Human pose keypoint data
▼

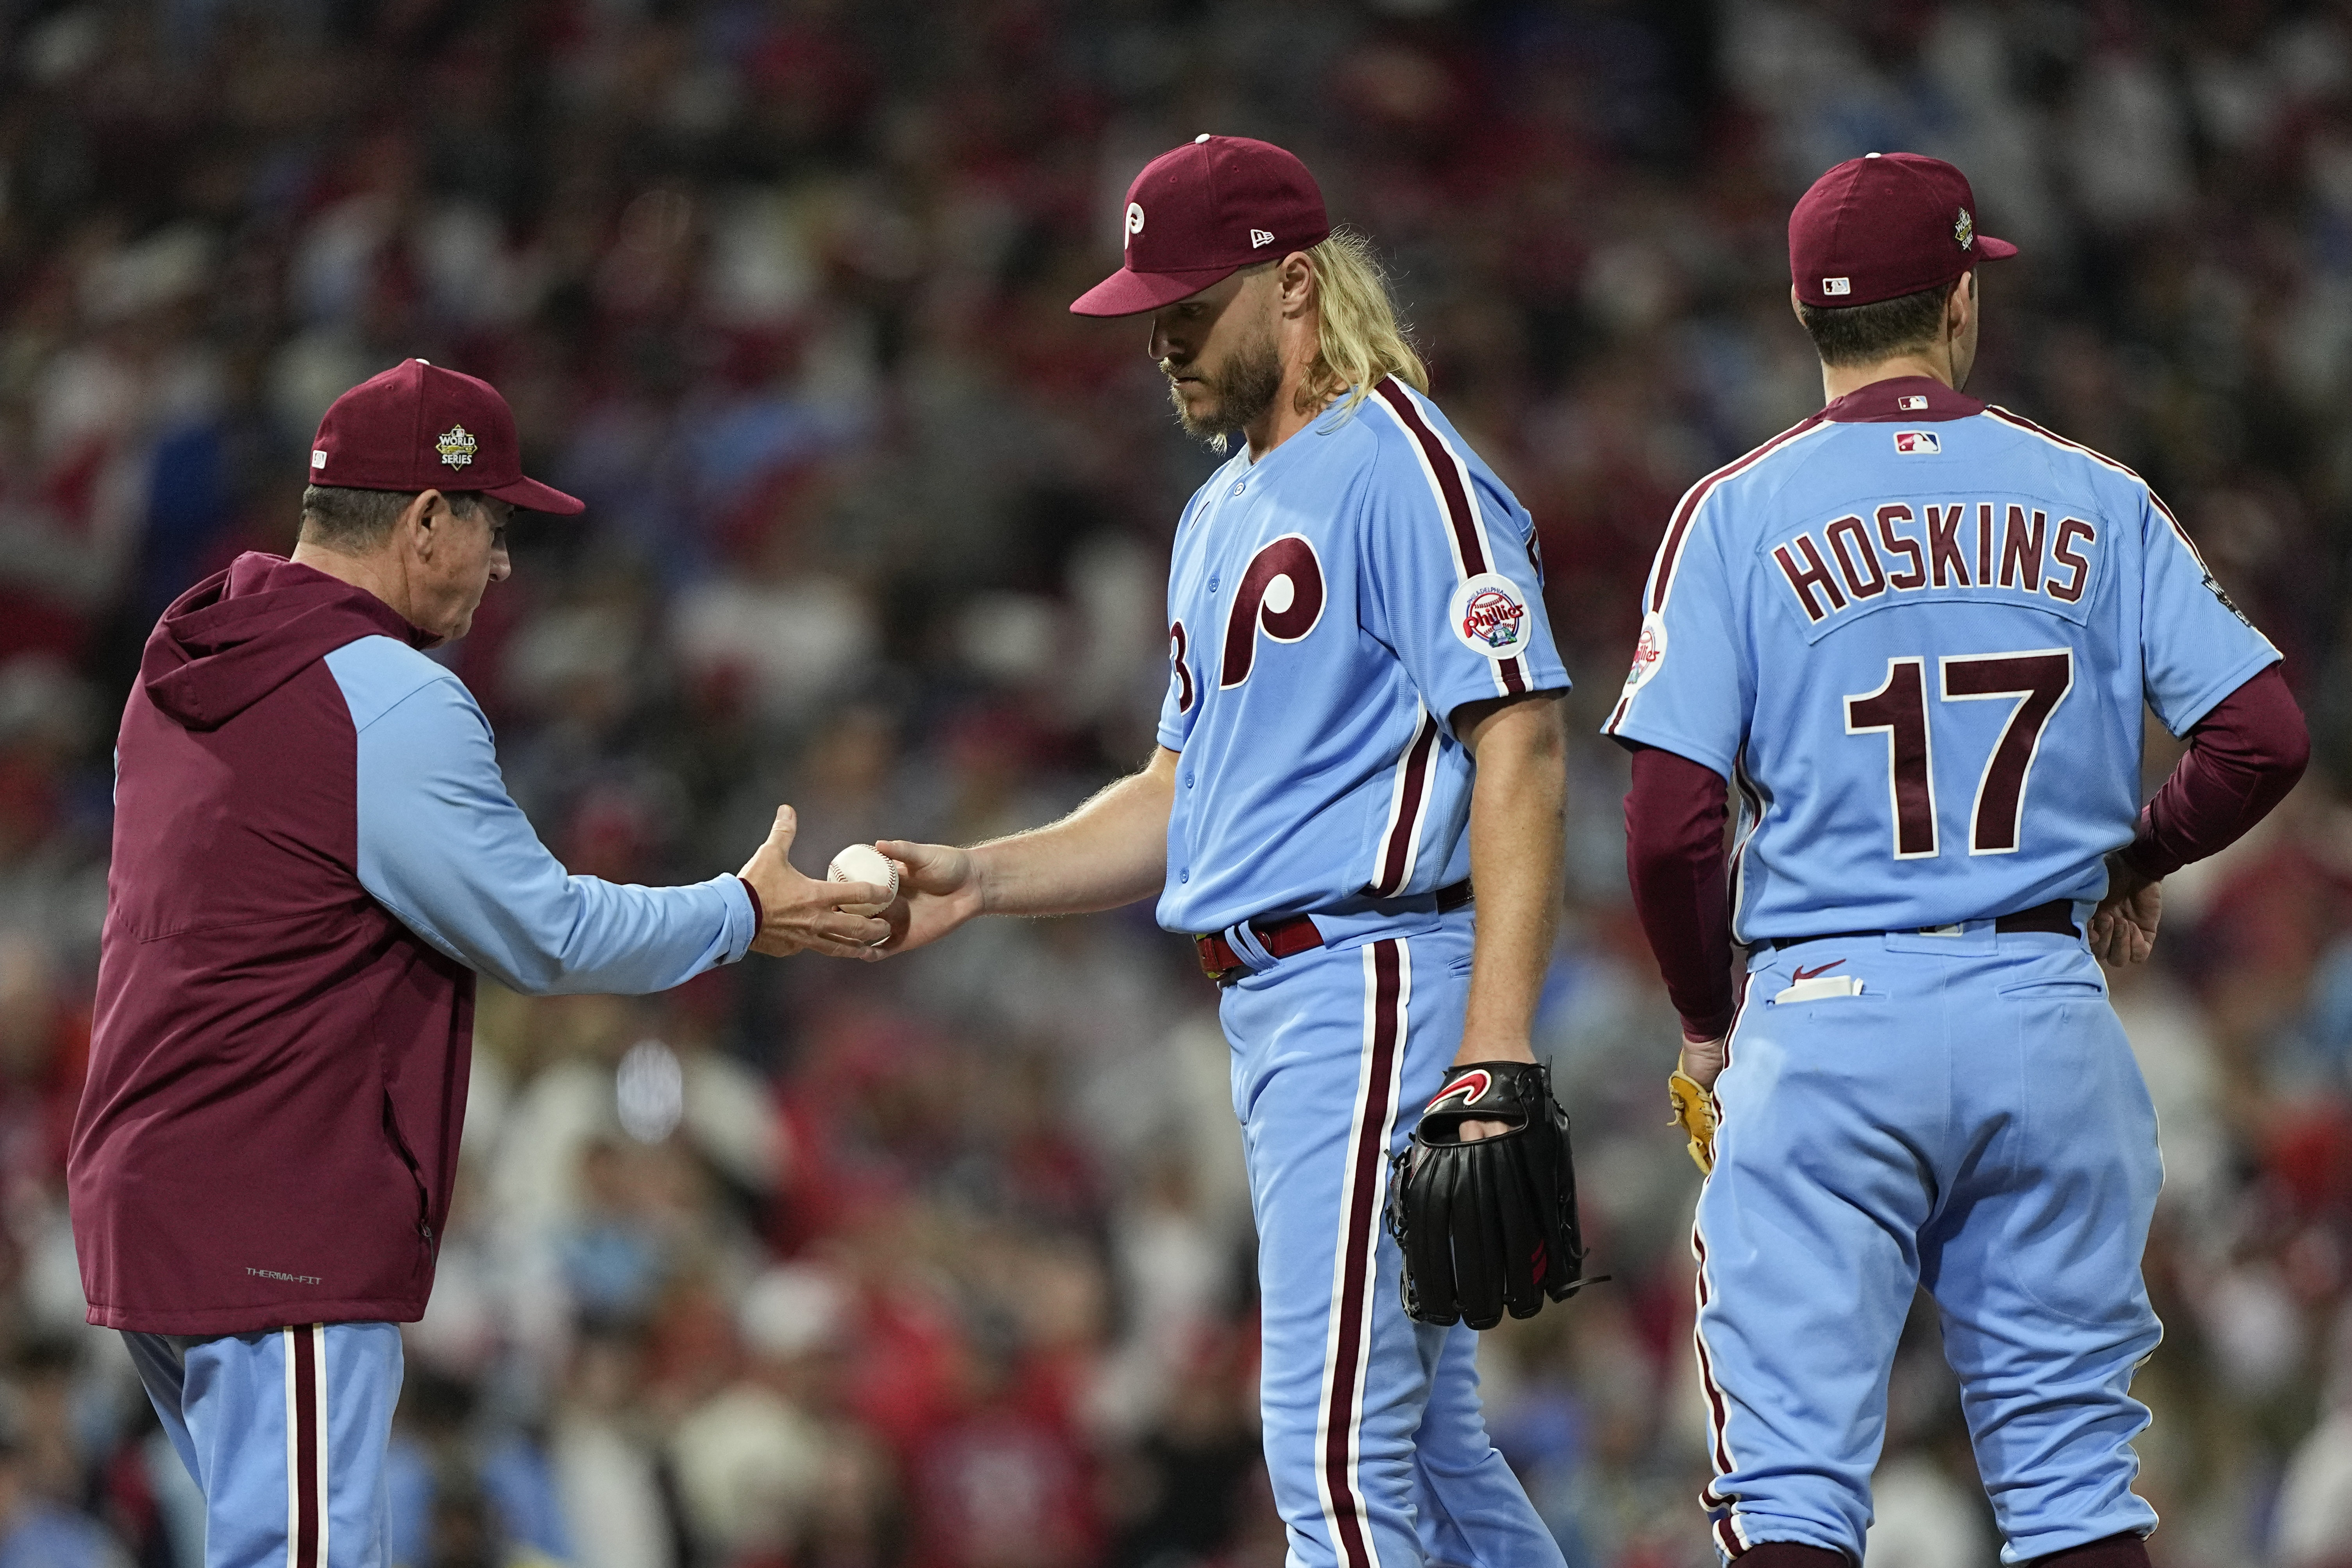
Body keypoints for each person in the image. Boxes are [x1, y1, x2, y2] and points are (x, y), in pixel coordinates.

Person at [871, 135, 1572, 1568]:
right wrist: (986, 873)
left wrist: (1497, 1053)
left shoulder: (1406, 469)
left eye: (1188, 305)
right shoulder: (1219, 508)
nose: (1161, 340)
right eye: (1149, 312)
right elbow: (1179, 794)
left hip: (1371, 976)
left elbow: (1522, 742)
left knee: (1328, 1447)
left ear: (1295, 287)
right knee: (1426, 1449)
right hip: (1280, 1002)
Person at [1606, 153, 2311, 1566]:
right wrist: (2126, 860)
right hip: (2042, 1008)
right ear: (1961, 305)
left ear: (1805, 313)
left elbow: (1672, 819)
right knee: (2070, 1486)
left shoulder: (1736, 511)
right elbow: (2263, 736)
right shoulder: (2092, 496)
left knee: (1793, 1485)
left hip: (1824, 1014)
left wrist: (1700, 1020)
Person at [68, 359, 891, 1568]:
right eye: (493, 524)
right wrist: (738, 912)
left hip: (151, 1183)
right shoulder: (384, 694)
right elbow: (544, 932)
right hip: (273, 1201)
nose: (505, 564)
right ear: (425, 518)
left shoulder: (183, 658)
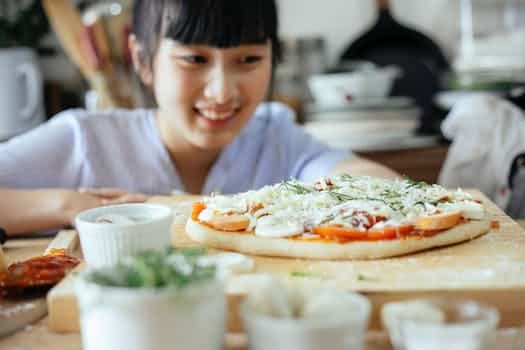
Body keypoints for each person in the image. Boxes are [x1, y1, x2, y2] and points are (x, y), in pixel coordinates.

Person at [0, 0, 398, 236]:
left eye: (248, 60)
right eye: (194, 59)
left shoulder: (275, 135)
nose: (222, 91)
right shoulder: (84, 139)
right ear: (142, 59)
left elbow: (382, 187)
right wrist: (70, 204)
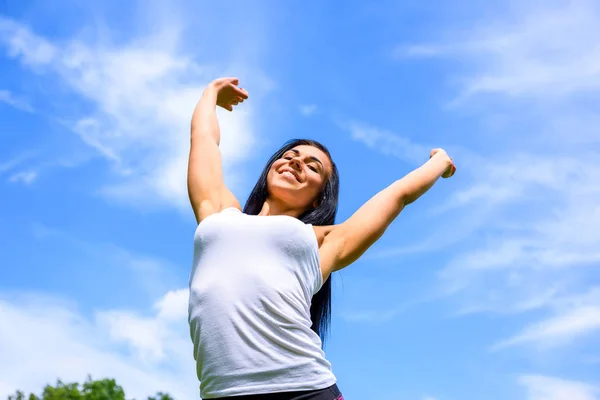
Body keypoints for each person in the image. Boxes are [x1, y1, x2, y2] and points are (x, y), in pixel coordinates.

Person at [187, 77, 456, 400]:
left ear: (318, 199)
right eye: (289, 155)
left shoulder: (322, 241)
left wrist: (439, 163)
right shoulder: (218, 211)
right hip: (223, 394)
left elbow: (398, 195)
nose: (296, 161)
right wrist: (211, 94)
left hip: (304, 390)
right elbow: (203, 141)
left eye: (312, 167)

▲

= Required work =
In the data above, find each line that has the word "elbow" and copy it out.

= Solution to this task =
right elbow: (1179, 794)
left elbow: (1522, 742)
left elbow: (1672, 819)
right elbow: (2263, 736)
right elbow: (544, 932)
left elbow: (382, 187)
left elbow: (398, 195)
right elbow: (203, 141)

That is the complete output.